Chris Taylor hit a tie-breaking solo home run in the sixth inning as the Los Angeles Dodgers defeated the Chicago Cubs, 5-2, in Game 1 of the National League Championship Series Saturday evening at Dodger Stadium.
No Cub hitter reached base against six Dodger pitchers after Albert Almora Jr.’s two-run homer in the fourth opened the scoring.
Kenta Maeda, the third of six Dodger pitchers, retired all three batters he faced for the victory. Kenley Jansen struck out all four batters he faced for the save before a sellout crowd announced at 54,289.
Game 2 of the best-of-seven series will be played Sunday at Dodger Stadium.
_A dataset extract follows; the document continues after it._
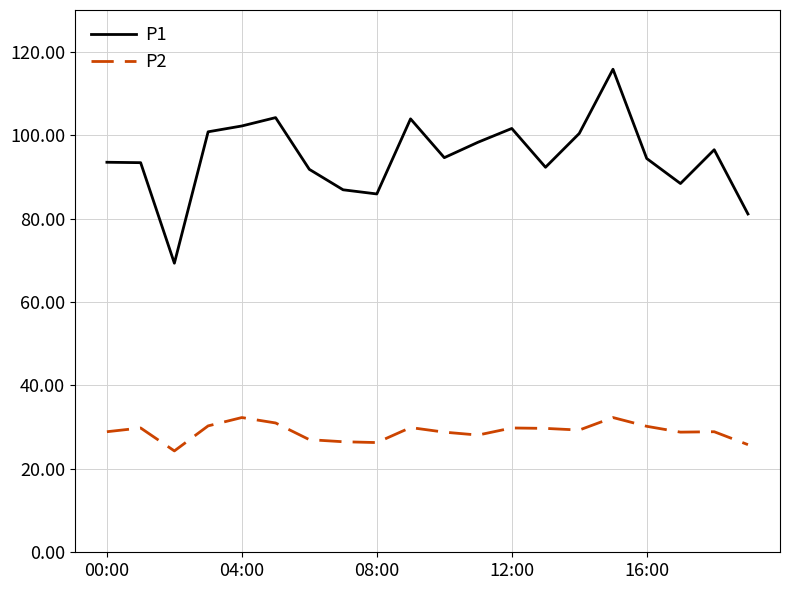

What is the highest value of the P2 series?

32.3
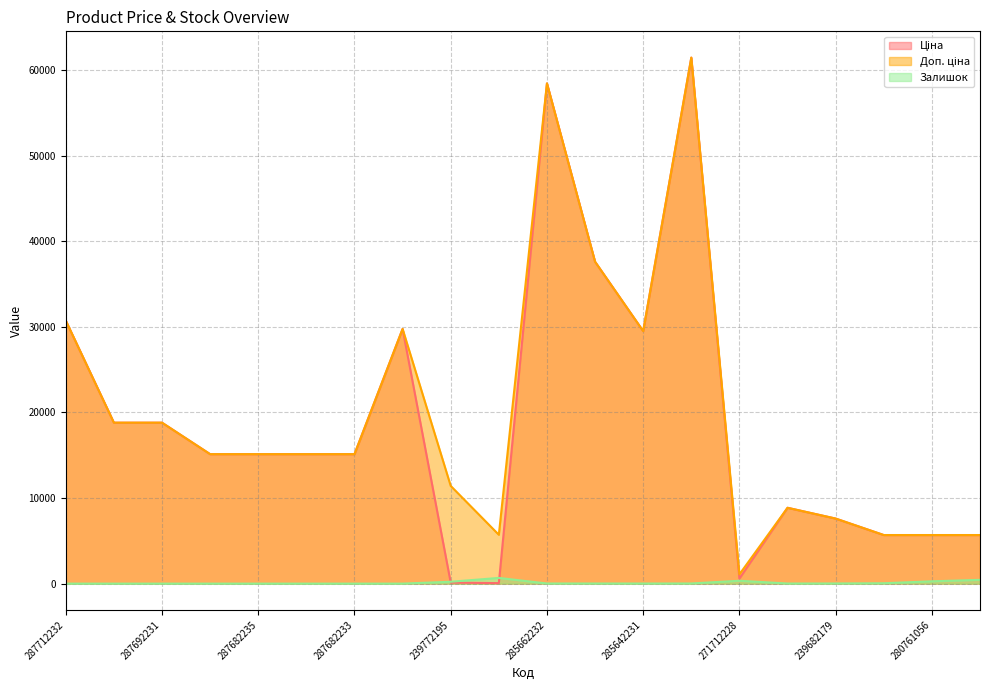

List the labels in order of Ціна value, smallest first.

239732195, 239772195, 271712228, 280761652, 280761056, 280761651, 239682179, 248922198, 287682236, 287682235, 287682234, 287682233, 287692233, 287692231, 285642231, 287702232, 287712232, 285652233, 285662232, 285672232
The team winning Game 1 has won 22 of 31 National League Championship Series since it was expanded to a best-of-seven format in 1985.
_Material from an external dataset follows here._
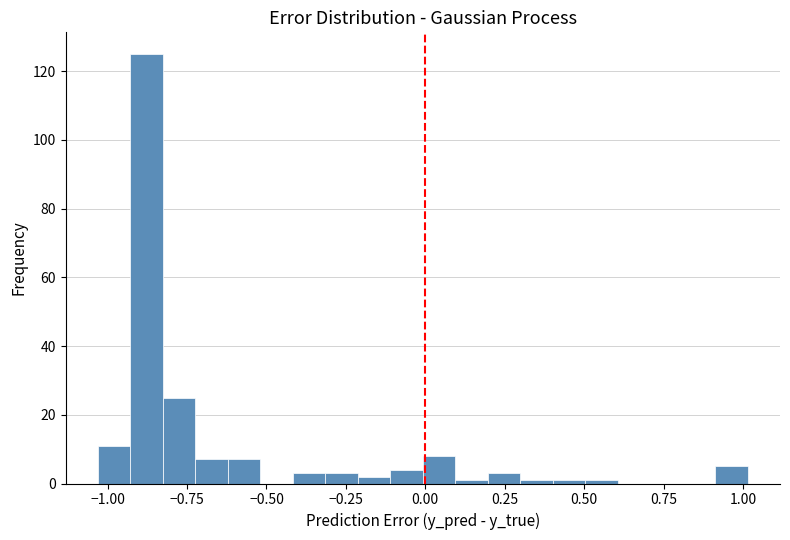

Around what value on the x-axis is the tallest bar? Give the approximate position of its centre, as read against the axis.

-0.90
The victory was the Dodgers first in Game 1 of the NLCS since 1985. They lost their next five NLCS Game 1s before Saturday.
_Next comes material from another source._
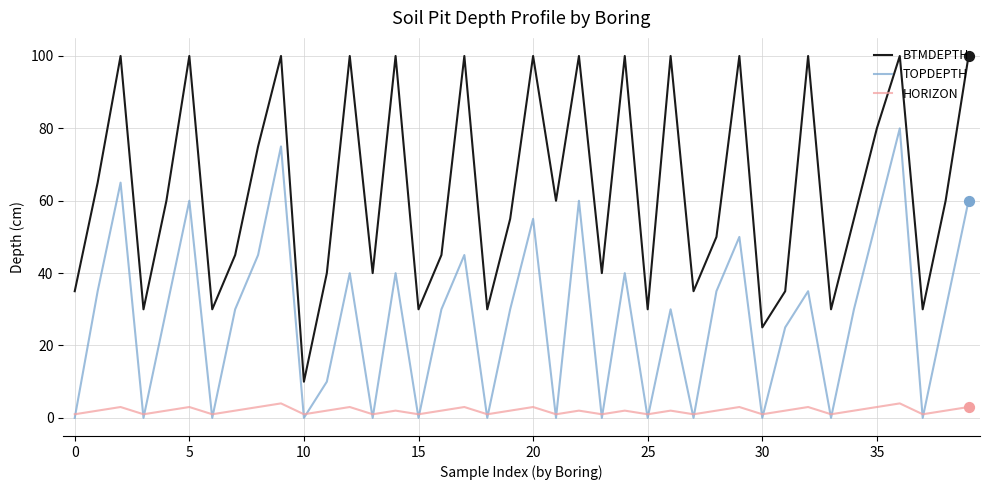

Which series has the largest range (max minus min)?

BTMDEPTH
The Dodgers tied the score with two runs in the fifth. Logan Forsythe and Austin Barnes drew back-to-back walks with one out. Yasiel Puig doubled in Forsythe. Barnes scored on Charlie Culberson’s sacrifice fly.
The Dodgers added two insurance runs in the seventh.
Puig led off with a homer. Culberson followed with a double and scored two batters on Justin Turner’s single. Culberson was initially called out, but the call was overturned on video review because it was decided Chicago catcher Wilson Contreras violated the home plate collision rule by blocking home plate before he had the ball.
Cubs manager Joe Maddon was ejected for arguing the call.
Hector Rondon, the second of four Chicago pitchers, was charged with the loss.
Rondon allowed a home run by Taylor, the first batter he faced in relief of starter Jose Quintana, struck out Turner, then was replaced by Mike Montgomery.
Culberson replaced starting shortstop Corey Seager on the 25-man roster for the series released Saturday. Seager was unable to play because of a back injury.
Culberson had spent the entire season with the Dodgers Triple-A affiliate in Oklahoma City until being recalled Sept. 4, after the major league roster limit was expanded to 40 players. He was two-for-13 for a .154 batting average in 15 regular season games with the Dodgers and had been hitless in seven at-bats in the postseason before Saturday.
Dodger starting pitcher Clayton Kershaw was lifted for a pinch-hitter in the fifth after allowing two runs and four hits, striking out four and walking one.